Face à la prolifération de médicaments vétérinaires falsifiés sur le territoire, le gouvernement togolais intensifie sa riposte. Le ministre d’État, Yark Damehame, en charge des ressources halieutiques, animales et de la réglementation de la transhumance, a annoncé le lancement de contrôles inopinés sur les marchés et points de vente à travers tout le pays.
Cette décision vise à lutter contre un phénomène préoccupant : la présence de médicaments vétérinaires contrefaits et la vente de ces produits par des personnes non autorisées. Ces substances illégales constituent un double danger : elles menacent la santé animale, mais également la santé publique, par le biais de la chaîne alimentaire.

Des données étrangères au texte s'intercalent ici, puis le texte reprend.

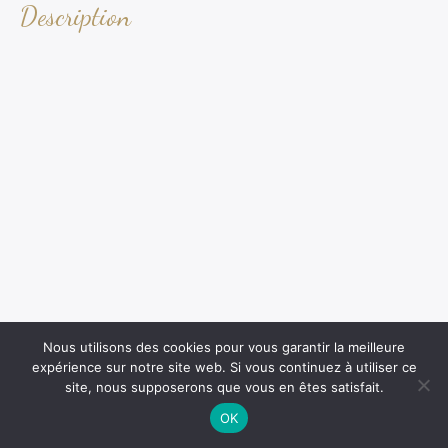
Description
Nous utilisons des cookies pour vous garantir la meilleure
expérience sur notre site web. Si vous continuez à utiliser ce
site, nous supposerons que vous en êtes satisfait.
OK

Le ministre a rappelé que la vente, la distribution et l’utilisation de ces produits sont strictement réservées aux professionnels agréés. Il appelle donc les éleveurs et les autres acteurs du secteur à s’approvisionner exclusivement auprès des fournisseurs reconnus par l’État.
Les autorités prévoient également des campagnes d’assainissement récurrentes. Ces actions permettront de retirer du marché les produits illégaux et de renforcer la sécurité sanitaire dans le domaine de l’élevage. Des opérations similaires ont déjà été menées par le passé, avec la destruction de grandes quantités de médicaments frauduleux.
Le Togo, dont l’économie agricole et pastorale dépend en partie de la santé de son cheptel, mise ainsi sur un encadrement plus rigoureux pour protéger ses éleveurs et les consommateurs. Cette initiative s’inscrit dans un effort plus large de professionnalisation du secteur vétérinaire, afin de garantir un élevage durable et sain.